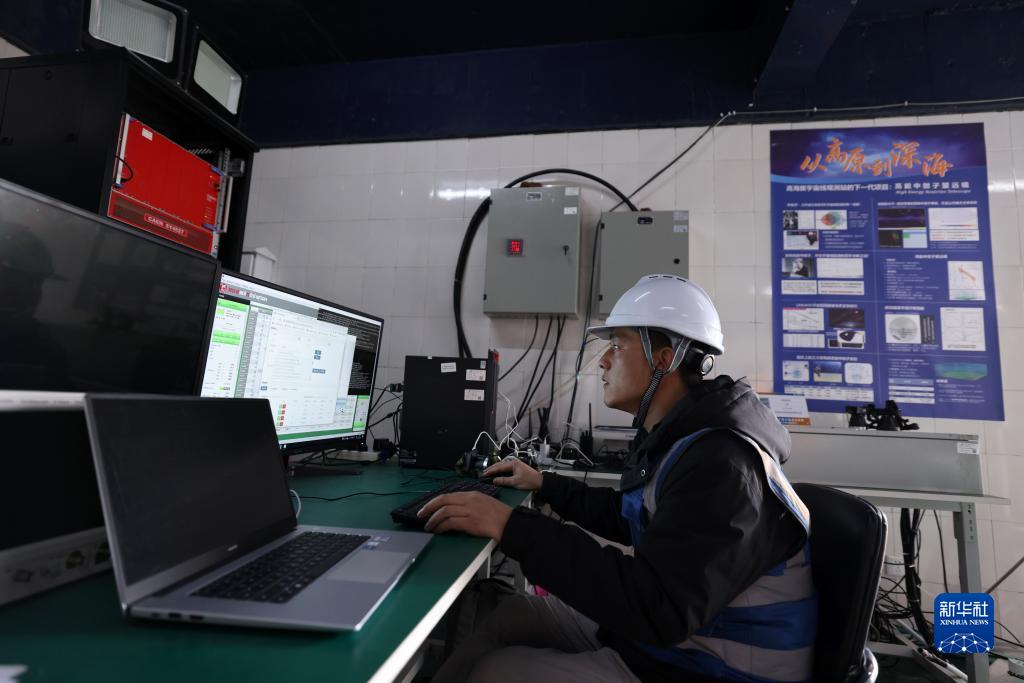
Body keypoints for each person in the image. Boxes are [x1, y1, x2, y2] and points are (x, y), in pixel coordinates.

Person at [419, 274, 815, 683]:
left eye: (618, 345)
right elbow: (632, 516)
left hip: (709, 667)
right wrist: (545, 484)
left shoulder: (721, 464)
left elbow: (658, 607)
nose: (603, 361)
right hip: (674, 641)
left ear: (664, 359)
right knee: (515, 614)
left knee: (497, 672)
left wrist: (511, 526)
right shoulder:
_____
■ WHAT THE EXERCISE ASKS:
Those lines above that contain the string "left" should be returned.

■ ANSWER SPACE:
left eye: (618, 345)
left hip: (709, 667)
left shoulder: (721, 464)
left elbow: (658, 607)
left ear: (664, 359)
left knee: (497, 672)
left wrist: (511, 526)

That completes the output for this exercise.